3) AMD must twist GloFo's arm very hard and very fast. Not only their 32nm production is bringing many defective Llano parts (which is truly a shame since most of the time GPU is broken and then it's not APU any more), but now they can't brake 3.6Ghz barrier on a design that was SPECIFICALLY DESIGNED FOR CLOCK speed (while it does have some IPC improvements in certain areas too). So original goal set by AMD was 30% clock uplift with the same power draw as previous design. We get this ONLY in limited Turbo mode now. We should have 4.1Ghz 125W stock clocked Zambezi parts with 4.7Ghz half core turbo and 4.5Ghz full core turbo. This Zambezi would effectively be 12% faster than 8150 with same power draw. This Zamebezi would allow AMD to use SMT core affinity scheme and release a patch for windows 7 that would force threads first to modules and not cores. Performance uplift is ranging from 5% to massive 40% in some cases,averaging to around 15-20%,depending on benchmark selection. 

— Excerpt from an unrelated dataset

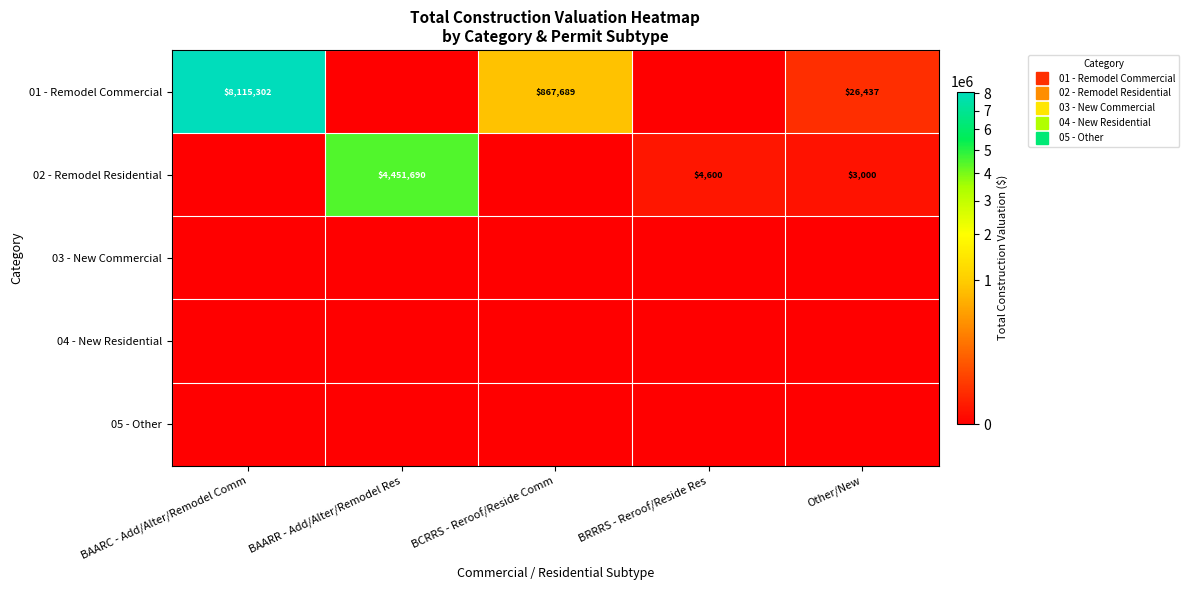

What is the spread (max minus min) of values at BAARR - Add/Alter/Remodel Res?

4451689.6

So what we need is 95W 3.6Ghz FX8150, 125W 4Ghz 8170 and 4-4.2 Ghz 125W 8270 (Piledriver).
This lineup would hold off  SB and IB ,at least in mid and mid-high performance segments,without many problems.

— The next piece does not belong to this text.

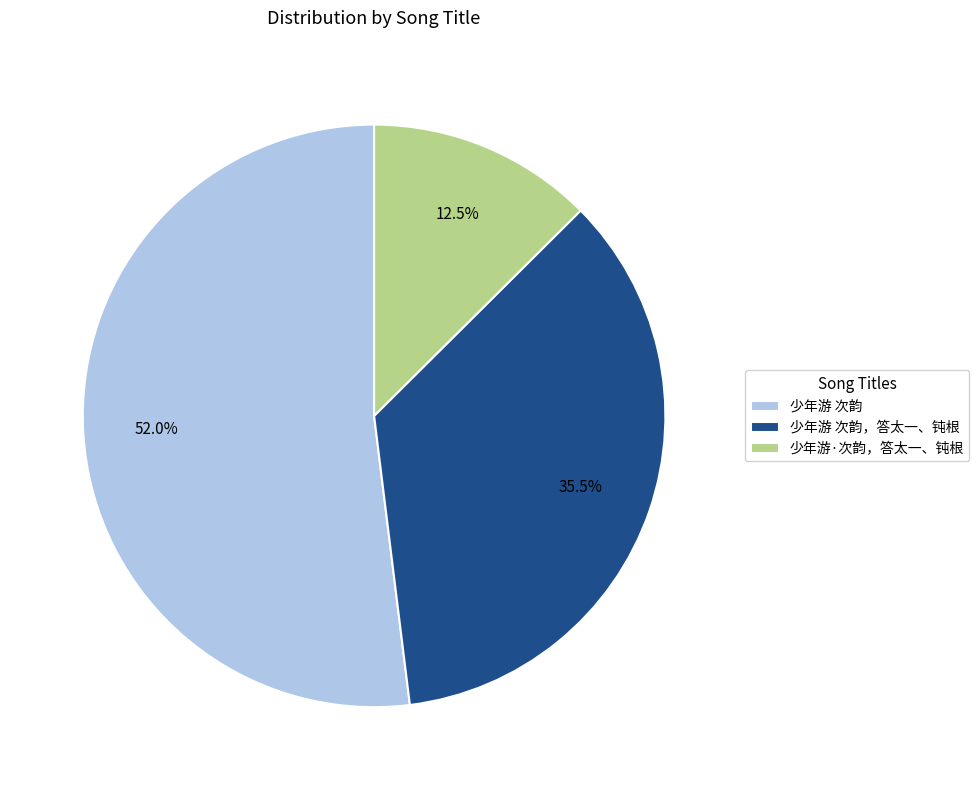

How many slices are in this pie chart?

3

4) AMD should work closely with MS and release a patch to windows scheduler. As in link I've provided above, performance uplift is not a small number but a very nice 15-20%.
 Trade-off is power draw though. All is explained well in this great review by .

So there you have it. Bulldozer is not what we expected,but it's not a complete failure either. It's a solid chip which will shine in future applications ,which are going for multiple threads. Single core speed ,while still important,is not the main selling point any more. For those who want a good single core performance while having great MT performance (but still slower MT performance than FX8150) ,they can pick 2500K . It's the best chip by intel currently from perf./$ POV. 8150 is not as good but very close! It needs 10% shave from it's MSRP and AMD may sell a sh*t load of these things :).

Wednesday, October 12, 2011

Zambezi launched. 2 words : hot and slow .

How else to describe AMD's latest "high-end" desktop CPU? Well 2 words are enough : hot and slow. Nuff said. You can find reviews via google,best one is definitely lost circuits one:

I'm going to quote the LS author MS since he summed it up great:

Final Thoughts
Bulldozer has been in the works for so long that I don’t even remember when was the first time I heard about it. The concept, at first somewhat odd, gradually started making sense but sometimes these things happen by assimilation. Or, too many geeks who are “in the know” really knew that this was not only a great but a grand design. And who was I to doubt them?
Still, all things considered, there was still more than a shadow of a doubt. Especially when Intel re-introduced HyperThreading and got enormous mileage out of it – for the cost of essentially nothing in terms of real estate which directly translates into cost per die. But we were told over and again that none of this would make sense in light of the analyses performed by AMD’s engineering team. And now we are supposed to believe that Zambezi was designed as a direct competition to the Core i5. That was not a question but a statement.
Of course, this begs the old question, how predictable is performance on a new design? Apparently, it is hit and miss and in so far, my argument still stands, even if it is against the personal religion of some of the decision makers at AMD. This is at the end of a frustrating week, trying to find that one application that would justify buying an FX processor.
 Good luck AMD,you are going to need it :( .

Now a bit of fun :) (found it on amdzone) :

so this loader gets stuck, then other dozer comes to help, then he gets stuck coming out, so another dozer comes over and pushes him out ,hen gets stuck himself and in-turn pushed out by the cat dozer (first dozer stuck. see a trend? i got fed up so, i go swimming for the winch cable (it was under over 2ft of mud and water) and pull it out with my work truck. done.